• **Written task**
Give back every record exactly as it reads.

═════ Input data ═════

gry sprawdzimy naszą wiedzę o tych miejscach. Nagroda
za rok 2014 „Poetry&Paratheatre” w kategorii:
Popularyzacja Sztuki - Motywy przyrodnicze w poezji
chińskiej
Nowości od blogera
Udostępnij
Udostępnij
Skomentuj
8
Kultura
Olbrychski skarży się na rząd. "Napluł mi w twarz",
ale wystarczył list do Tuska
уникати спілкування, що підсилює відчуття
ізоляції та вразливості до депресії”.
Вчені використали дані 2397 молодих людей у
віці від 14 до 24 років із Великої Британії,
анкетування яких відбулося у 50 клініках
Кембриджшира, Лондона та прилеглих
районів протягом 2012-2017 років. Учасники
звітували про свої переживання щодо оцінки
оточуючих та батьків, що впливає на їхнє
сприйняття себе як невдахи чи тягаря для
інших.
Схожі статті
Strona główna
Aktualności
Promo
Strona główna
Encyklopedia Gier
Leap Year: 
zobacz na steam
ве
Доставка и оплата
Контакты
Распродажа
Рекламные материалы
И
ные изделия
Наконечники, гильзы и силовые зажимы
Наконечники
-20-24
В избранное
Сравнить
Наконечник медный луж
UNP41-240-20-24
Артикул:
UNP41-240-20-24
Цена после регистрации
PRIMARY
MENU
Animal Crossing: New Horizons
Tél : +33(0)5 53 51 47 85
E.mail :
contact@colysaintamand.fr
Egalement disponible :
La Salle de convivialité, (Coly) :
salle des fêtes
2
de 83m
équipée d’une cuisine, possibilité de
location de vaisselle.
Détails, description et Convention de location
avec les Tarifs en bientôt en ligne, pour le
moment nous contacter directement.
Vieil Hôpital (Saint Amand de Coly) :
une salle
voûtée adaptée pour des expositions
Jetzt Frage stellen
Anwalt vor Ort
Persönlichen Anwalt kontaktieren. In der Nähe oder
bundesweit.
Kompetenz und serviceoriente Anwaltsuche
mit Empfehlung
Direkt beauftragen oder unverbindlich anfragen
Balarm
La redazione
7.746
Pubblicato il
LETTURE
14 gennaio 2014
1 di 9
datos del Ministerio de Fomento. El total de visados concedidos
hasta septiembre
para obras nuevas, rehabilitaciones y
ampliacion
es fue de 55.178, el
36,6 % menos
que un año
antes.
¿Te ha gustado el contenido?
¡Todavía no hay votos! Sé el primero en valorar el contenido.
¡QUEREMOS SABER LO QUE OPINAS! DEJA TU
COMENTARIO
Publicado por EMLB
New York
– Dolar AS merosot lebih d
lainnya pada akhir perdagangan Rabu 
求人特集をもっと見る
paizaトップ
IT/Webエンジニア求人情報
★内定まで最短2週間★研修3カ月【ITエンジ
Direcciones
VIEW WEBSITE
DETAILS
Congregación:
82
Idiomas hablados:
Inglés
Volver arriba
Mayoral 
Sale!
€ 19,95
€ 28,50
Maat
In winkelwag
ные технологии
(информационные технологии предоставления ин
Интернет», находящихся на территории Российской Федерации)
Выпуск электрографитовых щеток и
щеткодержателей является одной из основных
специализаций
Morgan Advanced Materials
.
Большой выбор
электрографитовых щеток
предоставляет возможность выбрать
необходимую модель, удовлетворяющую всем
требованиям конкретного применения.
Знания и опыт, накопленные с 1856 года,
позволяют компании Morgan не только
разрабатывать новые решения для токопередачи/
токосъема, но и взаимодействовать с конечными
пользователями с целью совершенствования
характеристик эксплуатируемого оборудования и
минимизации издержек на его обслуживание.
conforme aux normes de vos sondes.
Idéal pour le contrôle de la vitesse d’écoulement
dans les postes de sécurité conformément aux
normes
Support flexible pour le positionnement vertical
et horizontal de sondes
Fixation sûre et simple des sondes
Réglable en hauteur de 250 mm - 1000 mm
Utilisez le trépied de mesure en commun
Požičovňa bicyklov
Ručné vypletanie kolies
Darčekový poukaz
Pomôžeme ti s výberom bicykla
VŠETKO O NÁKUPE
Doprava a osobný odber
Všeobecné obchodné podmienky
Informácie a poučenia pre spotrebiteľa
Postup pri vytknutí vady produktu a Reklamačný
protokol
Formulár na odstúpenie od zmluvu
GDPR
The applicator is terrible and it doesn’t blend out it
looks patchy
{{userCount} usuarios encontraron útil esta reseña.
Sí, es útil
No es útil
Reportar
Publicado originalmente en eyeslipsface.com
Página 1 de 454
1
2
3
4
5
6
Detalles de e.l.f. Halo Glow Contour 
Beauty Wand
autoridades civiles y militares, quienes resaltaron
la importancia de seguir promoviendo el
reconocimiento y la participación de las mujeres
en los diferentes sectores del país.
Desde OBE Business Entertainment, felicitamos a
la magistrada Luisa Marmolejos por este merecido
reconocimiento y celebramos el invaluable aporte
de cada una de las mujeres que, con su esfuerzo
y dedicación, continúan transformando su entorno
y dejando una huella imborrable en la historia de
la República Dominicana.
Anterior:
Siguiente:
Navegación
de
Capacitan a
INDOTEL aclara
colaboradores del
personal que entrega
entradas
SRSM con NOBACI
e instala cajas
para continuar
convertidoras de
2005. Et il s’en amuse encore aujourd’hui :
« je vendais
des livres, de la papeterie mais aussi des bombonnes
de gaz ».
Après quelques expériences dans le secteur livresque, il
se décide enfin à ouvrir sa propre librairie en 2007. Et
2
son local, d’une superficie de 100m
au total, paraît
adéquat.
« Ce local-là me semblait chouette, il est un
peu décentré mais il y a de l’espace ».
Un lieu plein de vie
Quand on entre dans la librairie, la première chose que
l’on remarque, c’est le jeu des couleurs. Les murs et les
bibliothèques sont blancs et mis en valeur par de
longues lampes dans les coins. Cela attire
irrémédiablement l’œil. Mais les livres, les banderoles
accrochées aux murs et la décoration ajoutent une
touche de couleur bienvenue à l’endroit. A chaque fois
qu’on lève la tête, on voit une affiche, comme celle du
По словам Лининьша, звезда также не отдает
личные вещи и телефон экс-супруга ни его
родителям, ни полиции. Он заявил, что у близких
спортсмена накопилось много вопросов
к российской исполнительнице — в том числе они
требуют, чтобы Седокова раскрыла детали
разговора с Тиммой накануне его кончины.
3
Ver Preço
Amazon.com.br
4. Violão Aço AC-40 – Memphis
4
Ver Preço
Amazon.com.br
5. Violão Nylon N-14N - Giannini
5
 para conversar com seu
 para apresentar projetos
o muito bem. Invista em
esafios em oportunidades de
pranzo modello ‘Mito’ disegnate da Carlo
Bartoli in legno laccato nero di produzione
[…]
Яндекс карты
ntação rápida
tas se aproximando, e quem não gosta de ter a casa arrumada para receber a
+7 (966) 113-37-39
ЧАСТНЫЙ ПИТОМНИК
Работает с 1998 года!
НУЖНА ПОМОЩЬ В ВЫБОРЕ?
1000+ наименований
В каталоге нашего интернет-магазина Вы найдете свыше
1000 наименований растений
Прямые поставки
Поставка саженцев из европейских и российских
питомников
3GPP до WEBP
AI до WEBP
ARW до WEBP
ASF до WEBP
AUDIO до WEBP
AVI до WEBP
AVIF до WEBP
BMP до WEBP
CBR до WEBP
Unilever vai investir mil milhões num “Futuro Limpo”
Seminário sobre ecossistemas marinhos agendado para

═════

• **Answer**
gry sprawdzimy naszą wiedzę o tych miejscach. Nagroda
za rok 2014 „Poetry&Paratheatre” w kategorii:
Popularyzacja Sztuki - Motywy przyrodnicze w poezji
chińskiej
Nowości od blogera
Udostępnij
Udostępnij
Skomentuj
8
Kultura
Olbrychski skarży się na rząd. "Napluł mi w twarz",
ale wystarczył list do Tuska
уникати спілкування, що підсилює відчуття
ізоляції та вразливості до депресії”.
Вчені використали дані 2397 молодих людей у
віці від 14 до 24 років із Великої Британії,
анкетування яких відбулося у 50 клініках
Кембриджшира, Лондона та прилеглих
районів протягом 2012-2017 років. Учасники
звітували про свої переживання щодо оцінки
оточуючих та батьків, що впливає на їхнє
сприйняття себе як невдахи чи тягаря для
інших.
Схожі статті
Strona główna
Aktualności
Promo
Strona główna
Encyklopedia Gier
Leap Year: 
zobacz na steam
ве
Доставка и оплата
Контакты
Распродажа
Рекламные материалы
И
ные изделия
Наконечники, гильзы и силовые зажимы
Наконечники
-20-24
В избранное
Сравнить
Наконечник медный луж
UNP41-240-20-24
Артикул:
UNP41-240-20-24
Цена после регистрации
PRIMARY
MENU
Animal Crossing: New Horizons
Tél : +33(0)5 53 51 47 85
E.mail :
contact@colysaintamand.fr
Egalement disponible :
La Salle de convivialité, (Coly) :
salle des fêtes
2
de 83m
équipée d’une cuisine, possibilité de
location de vaisselle.
Détails, description et Convention de location
avec les Tarifs en bientôt en ligne, pour le
moment nous contacter directement.
Vieil Hôpital (Saint Amand de Coly) :
une salle
voûtée adaptée pour des expositions
Jetzt Frage stellen
Anwalt vor Ort
Persönlichen Anwalt kontaktieren. In der Nähe oder
bundesweit.
Kompetenz und serviceoriente Anwaltsuche
mit Empfehlung
Direkt beauftragen oder unverbindlich anfragen
Balarm
La redazione
7.746
Pubblicato il
LETTURE
14 gennaio 2014
1 di 9
datos del Ministerio de Fomento. El total de visados concedidos
hasta septiembre
para obras nuevas, rehabilitaciones y
ampliacion
es fue de 55.178, el
36,6 % menos
que un año
antes.
¿Te ha gustado el contenido?
¡Todavía no hay votos! Sé el primero en valorar el contenido.
¡QUEREMOS SABER LO QUE OPINAS! DEJA TU
COMENTARIO
Publicado por EMLB
New York
– Dolar AS merosot lebih d
lainnya pada akhir perdagangan Rabu 
求人特集をもっと見る
paizaトップ
IT/Webエンジニア求人情報
★内定まで最短2週間★研修3カ月【ITエンジ
Direcciones
VIEW WEBSITE
DETAILS
Congregación:
82
Idiomas hablados:
Inglés
Volver arriba
Mayoral 
Sale!
€ 19,95
€ 28,50
Maat
In winkelwag
ные технологии
(информационные технологии предоставления ин
Интернет», находящихся на территории Российской Федерации)
Выпуск электрографитовых щеток и
щеткодержателей является одной из основных
специализаций
Morgan Advanced Materials
.
Большой выбор
электрографитовых щеток
предоставляет возможность выбрать
необходимую модель, удовлетворяющую всем
требованиям конкретного применения.
Знания и опыт, накопленные с 1856 года,
позволяют компании Morgan не только
разрабатывать новые решения для токопередачи/
токосъема, но и взаимодействовать с конечными
пользователями с целью совершенствования
характеристик эксплуатируемого оборудования и
минимизации издержек на его обслуживание.
conforme aux normes de vos sondes.
Idéal pour le contrôle de la vitesse d’écoulement
dans les postes de sécurité conformément aux
normes
Support flexible pour le positionnement vertical
et horizontal de sondes
Fixation sûre et simple des sondes
Réglable en hauteur de 250 mm - 1000 mm
Utilisez le trépied de mesure en commun
Požičovňa bicyklov
Ručné vypletanie kolies
Darčekový poukaz
Pomôžeme ti s výberom bicykla
VŠETKO O NÁKUPE
Doprava a osobný odber
Všeobecné obchodné podmienky
Informácie a poučenia pre spotrebiteľa
Postup pri vytknutí vady produktu a Reklamačný
protokol
Formulár na odstúpenie od zmluvu
GDPR
The applicator is terrible and it doesn’t blend out it
looks patchy
{{userCount} usuarios encontraron útil esta reseña.
Sí, es útil
No es útil
Reportar
Publicado originalmente en eyeslipsface.com
Página 1 de 454
1
2
3
4
5
6
Detalles de e.l.f. Halo Glow Contour 
Beauty Wand
autoridades civiles y militares, quienes resaltaron
la importancia de seguir promoviendo el
reconocimiento y la participación de las mujeres
en los diferentes sectores del país.
Desde OBE Business Entertainment, felicitamos a
la magistrada Luisa Marmolejos por este merecido
reconocimiento y celebramos el invaluable aporte
de cada una de las mujeres que, con su esfuerzo
y dedicación, continúan transformando su entorno
y dejando una huella imborrable en la historia de
la República Dominicana.
Anterior:
Siguiente:
Navegación
de
Capacitan a
INDOTEL aclara
colaboradores del
personal que entrega
entradas
SRSM con NOBACI
e instala cajas
para continuar
convertidoras de
2005. Et il s’en amuse encore aujourd’hui :
« je vendais
des livres, de la papeterie mais aussi des bombonnes
de gaz ».
Après quelques expériences dans le secteur livresque, il
se décide enfin à ouvrir sa propre librairie en 2007. Et
2
son local, d’une superficie de 100m
au total, paraît
adéquat.
« Ce local-là me semblait chouette, il est un
peu décentré mais il y a de l’espace ».
Un lieu plein de vie
Quand on entre dans la librairie, la première chose que
l’on remarque, c’est le jeu des couleurs. Les murs et les
bibliothèques sont blancs et mis en valeur par de
longues lampes dans les coins. Cela attire
irrémédiablement l’œil. Mais les livres, les banderoles
accrochées aux murs et la décoration ajoutent une
touche de couleur bienvenue à l’endroit. A chaque fois
qu’on lève la tête, on voit une affiche, comme celle du
По словам Лининьша, звезда также не отдает
личные вещи и телефон экс-супруга ни его
родителям, ни полиции. Он заявил, что у близких
спортсмена накопилось много вопросов
к российской исполнительнице — в том числе они
требуют, чтобы Седокова раскрыла детали
разговора с Тиммой накануне его кончины.
3
Ver Preço
Amazon.com.br
4. Violão Aço AC-40 – Memphis
4
Ver Preço
Amazon.com.br
5. Violão Nylon N-14N - Giannini
5
 para conversar com seu
 para apresentar projetos
o muito bem. Invista em
esafios em oportunidades de
pranzo modello ‘Mito’ disegnate da Carlo
Bartoli in legno laccato nero di produzione
[…]
Яндекс карты
ntação rápida
tas se aproximando, e quem não gosta de ter a casa arrumada para receber a
+7 (966) 113-37-39
ЧАСТНЫЙ ПИТОМНИК
Работает с 1998 года!
НУЖНА ПОМОЩЬ В ВЫБОРЕ?
1000+ наименований
В каталоге нашего интернет-магазина Вы найдете свыше
1000 наименований растений
Прямые поставки
Поставка саженцев из европейских и российских
питомников
3GPP до WEBP
AI до WEBP
ARW до WEBP
ASF до WEBP
AUDIO до WEBP
AVI до WEBP
AVIF до WEBP
BMP до WEBP
CBR до WEBP
Unilever vai investir mil milhões num “Futuro Limpo”
Seminário sobre ecossistemas marinhos agendado para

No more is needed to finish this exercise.